Friday, September 11, 1998
By RYAN PYETTE -- Calgary Sun
  Some rasslin' fans call it the 'second coming.'

Others deem it the 'world gone wrong.'

But whatever you call it, 'Stone Cold' fever is the biggest thing to shake the World Wrestling Federation faithful since, well ... since Hulkamania ran wild in the mid-80s.

And tonight, as the WWF's 'Highway to Hell' Tour touches down at the Saddledome, 8 p.m., Calgarians get their first live look at the `Stone Cold' Steve Austin phenomenon at the height of the wrestler's immense popularity throughout North America.

Austin, a bald, hard-headed, former football-playing Texan, defends his WWF World Title belt tonight in a four corner, anything-goes tilt against The Undertaker, Kane, and the unusual Mankind. The tough-talking Austin, nicknamed the 'Rattlesnake', has created the biggest stir since a muscle-bound, bleach-blond Californian named Hulk Hogan began ripping off his T-shirt and posing to the beat of rock music in 1983.

Fifteen years later, Austin is the anti-Hulk Hogan. He's less a comic book hero, and more the guy in your local pub down the street. Austin's approach is coarse, harsh, and deadly compared to Hogan's well-scripted poses and verbal shots.

Even Austin's patented finishing move, the punishing 'Stone Cold' Stunner, packs a more real-life wallop than Hogan's old, lamb-like Leg Drop.

But some things -- like marketing -- still stay the same for North America's favorite superheroes. The air is still electric when it's main event time, and the people still loosen their wallets for their favourite star.

Just like Hogan did, Austin sells T-shirts. He sells out arenas. He sells pay-per-views, videos, magazines, and miniature figurines.

He still appears on talk shows. He's a valuable commodity, the new age of in-yo'-face grappling. Austin's what the people want.

The Rock, the never-at-a-loss-for-words leader of the unpopular black separatist 'Nation of Domination,' underlined this change in WWF fan attitude.

"It's a new era. Wrestling fans used to cheer for Superman," said The Rock. "Now, they'd rather cheer for Lex Luthor."

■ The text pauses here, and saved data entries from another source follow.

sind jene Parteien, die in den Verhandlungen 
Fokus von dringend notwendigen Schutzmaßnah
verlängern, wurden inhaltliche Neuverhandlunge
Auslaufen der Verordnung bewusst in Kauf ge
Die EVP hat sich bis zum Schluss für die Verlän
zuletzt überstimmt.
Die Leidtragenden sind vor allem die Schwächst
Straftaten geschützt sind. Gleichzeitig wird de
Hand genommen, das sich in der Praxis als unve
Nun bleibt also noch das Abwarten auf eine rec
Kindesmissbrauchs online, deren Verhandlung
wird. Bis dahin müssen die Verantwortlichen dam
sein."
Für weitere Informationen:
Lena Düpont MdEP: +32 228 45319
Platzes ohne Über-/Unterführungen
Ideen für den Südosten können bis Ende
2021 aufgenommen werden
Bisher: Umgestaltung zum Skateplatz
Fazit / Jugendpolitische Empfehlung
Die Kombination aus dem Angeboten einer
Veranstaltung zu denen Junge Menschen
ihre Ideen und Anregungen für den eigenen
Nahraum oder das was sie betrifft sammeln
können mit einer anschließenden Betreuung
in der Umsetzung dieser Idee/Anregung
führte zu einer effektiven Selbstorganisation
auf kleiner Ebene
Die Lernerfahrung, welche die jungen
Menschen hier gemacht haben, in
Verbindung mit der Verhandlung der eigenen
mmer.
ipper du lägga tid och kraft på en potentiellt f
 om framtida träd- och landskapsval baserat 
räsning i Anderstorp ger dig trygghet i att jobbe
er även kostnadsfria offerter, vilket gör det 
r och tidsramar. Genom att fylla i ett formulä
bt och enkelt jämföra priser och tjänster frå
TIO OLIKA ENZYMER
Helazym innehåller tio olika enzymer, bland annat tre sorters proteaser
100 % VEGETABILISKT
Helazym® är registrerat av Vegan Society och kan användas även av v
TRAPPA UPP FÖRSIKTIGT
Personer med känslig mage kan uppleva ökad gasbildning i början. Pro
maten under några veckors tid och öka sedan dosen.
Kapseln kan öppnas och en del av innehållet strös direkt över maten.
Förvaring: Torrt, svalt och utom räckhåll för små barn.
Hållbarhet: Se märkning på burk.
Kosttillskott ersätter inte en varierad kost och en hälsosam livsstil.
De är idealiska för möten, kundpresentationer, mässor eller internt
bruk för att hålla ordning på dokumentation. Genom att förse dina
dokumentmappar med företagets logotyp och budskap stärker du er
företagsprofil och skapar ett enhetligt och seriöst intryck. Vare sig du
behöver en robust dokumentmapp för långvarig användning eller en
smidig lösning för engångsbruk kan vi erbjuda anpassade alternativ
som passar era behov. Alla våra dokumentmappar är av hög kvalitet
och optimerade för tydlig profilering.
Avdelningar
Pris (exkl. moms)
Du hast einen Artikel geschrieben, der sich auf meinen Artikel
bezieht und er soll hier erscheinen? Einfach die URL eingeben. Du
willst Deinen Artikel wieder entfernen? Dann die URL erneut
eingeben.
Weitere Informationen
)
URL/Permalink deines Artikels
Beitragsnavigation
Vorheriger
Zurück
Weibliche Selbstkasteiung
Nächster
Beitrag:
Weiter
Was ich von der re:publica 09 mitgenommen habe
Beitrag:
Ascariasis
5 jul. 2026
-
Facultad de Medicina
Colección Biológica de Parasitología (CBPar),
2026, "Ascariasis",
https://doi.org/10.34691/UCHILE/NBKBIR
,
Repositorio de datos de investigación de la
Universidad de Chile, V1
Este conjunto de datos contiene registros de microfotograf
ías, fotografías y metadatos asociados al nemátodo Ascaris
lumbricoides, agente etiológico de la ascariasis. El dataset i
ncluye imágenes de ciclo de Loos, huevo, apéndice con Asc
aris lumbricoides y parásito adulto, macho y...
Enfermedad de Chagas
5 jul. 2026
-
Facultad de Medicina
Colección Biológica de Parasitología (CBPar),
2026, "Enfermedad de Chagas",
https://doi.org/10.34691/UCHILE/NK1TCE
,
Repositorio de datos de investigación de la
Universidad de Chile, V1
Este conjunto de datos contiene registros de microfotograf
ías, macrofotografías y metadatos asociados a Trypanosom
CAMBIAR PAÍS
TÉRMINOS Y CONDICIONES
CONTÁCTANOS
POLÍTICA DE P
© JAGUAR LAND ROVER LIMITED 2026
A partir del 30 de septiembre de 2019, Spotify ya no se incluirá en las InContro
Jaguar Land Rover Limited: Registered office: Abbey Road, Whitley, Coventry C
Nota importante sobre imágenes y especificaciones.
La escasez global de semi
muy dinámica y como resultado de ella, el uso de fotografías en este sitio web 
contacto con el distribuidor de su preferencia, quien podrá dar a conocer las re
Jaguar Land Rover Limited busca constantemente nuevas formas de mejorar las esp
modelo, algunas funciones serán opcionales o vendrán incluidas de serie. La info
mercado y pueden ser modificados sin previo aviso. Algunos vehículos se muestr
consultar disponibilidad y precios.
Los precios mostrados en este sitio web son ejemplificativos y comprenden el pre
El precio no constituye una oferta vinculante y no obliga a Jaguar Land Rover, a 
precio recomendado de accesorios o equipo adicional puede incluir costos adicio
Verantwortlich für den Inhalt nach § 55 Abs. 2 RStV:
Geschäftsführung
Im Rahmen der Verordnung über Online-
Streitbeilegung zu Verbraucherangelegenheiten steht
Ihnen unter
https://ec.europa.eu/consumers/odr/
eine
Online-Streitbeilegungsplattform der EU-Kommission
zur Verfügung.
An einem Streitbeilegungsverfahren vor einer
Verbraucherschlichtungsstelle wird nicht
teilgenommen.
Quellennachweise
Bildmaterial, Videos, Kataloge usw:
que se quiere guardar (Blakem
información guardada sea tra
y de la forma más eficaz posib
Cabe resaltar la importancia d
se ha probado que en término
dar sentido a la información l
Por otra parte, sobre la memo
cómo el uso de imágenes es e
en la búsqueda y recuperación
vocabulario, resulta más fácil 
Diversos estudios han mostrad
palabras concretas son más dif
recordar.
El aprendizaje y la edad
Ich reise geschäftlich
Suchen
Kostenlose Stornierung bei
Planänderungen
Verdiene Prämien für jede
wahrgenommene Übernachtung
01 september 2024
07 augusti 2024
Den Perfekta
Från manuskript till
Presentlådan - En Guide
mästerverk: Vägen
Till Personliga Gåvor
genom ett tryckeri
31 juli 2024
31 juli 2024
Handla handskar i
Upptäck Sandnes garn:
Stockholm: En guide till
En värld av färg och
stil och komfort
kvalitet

And the wrestlers, no longer classified simply as 'good' and `bad' guys, grapple for popularity in an increasingly grey area. You can't trust anyone. And to succeed in the squared circle, you don't necessarily have to do the right thing. Just like real life, some might say.

"With Hogan, the message was 'eat your vitamins, say your prayers, kiss a baby, and help an old lady across the street,' " said The Rock, who grew up appreciating the `Real American' antics of the Hulkster. "But take The Rock for instance. I still eat my vitamins and say my prayers, but I'm more likely to smack a little baby and push an old lady down."

Now that's dastardly. But, as Calgary rassling superstar Owen Hart claims, Austin is a blue-collar sort of hero. A rough, unclassy tough guy conquering people's biggest fears.

"Austin's this average guy who the fans can identify with," said Hart. "His boss hates him, so Austin beats him up. I guess everybody likes to see stuff like that. But let me tell you. I think Austin's huge, bigger than Hulk Hogan was in his prime."

The Rock, however, offers the white collar skinny on the heavyweight champ.

"Austin's a piece of trash," said The Rock. "Anybody can go out there, give the middle finger, swear, drink beer, and hit someone with a chair."

But the fans love it. And as opponents are 'Stunned' all over North America, everyone's buying the hype.

'Stone Cold' fever is bigger than Hulkamania.